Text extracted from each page
◇ ◇ ◇

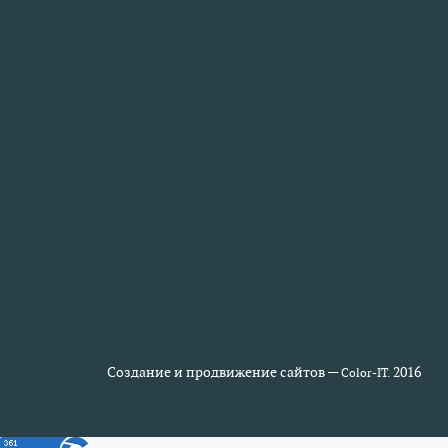
Создание и продвижение сайтов —
2016
Color-IT.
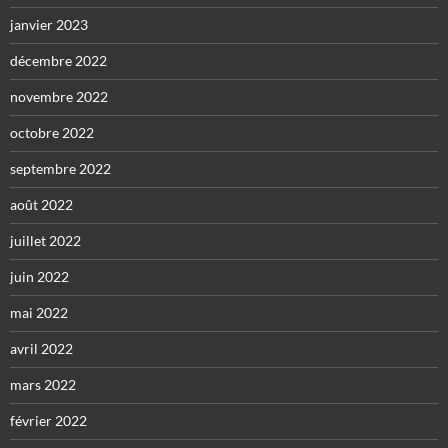
janvier 2023
décembre 2022
novembre 2022
octobre 2022
septembre 2022
août 2022
juillet 2022
juin 2022
mai 2022
avril 2022
mars 2022
février 2022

◇ ◇ ◇

> Problem to solve
Can you give the text lines from all the items above as a JSON list of strings, one string per line, with blank lines dropped and the pictures left out?

> Solution
[
  "Создание и продвижение сайтов —",
  "2016",
  "Color-IT.",
  "janvier 2023",
  "décembre 2022",
  "novembre 2022",
  "octobre 2022",
  "septembre 2022",
  "août 2022",
  "juillet 2022",
  "juin 2022",
  "mai 2022",
  "avril 2022",
  "mars 2022",
  "février 2022"
]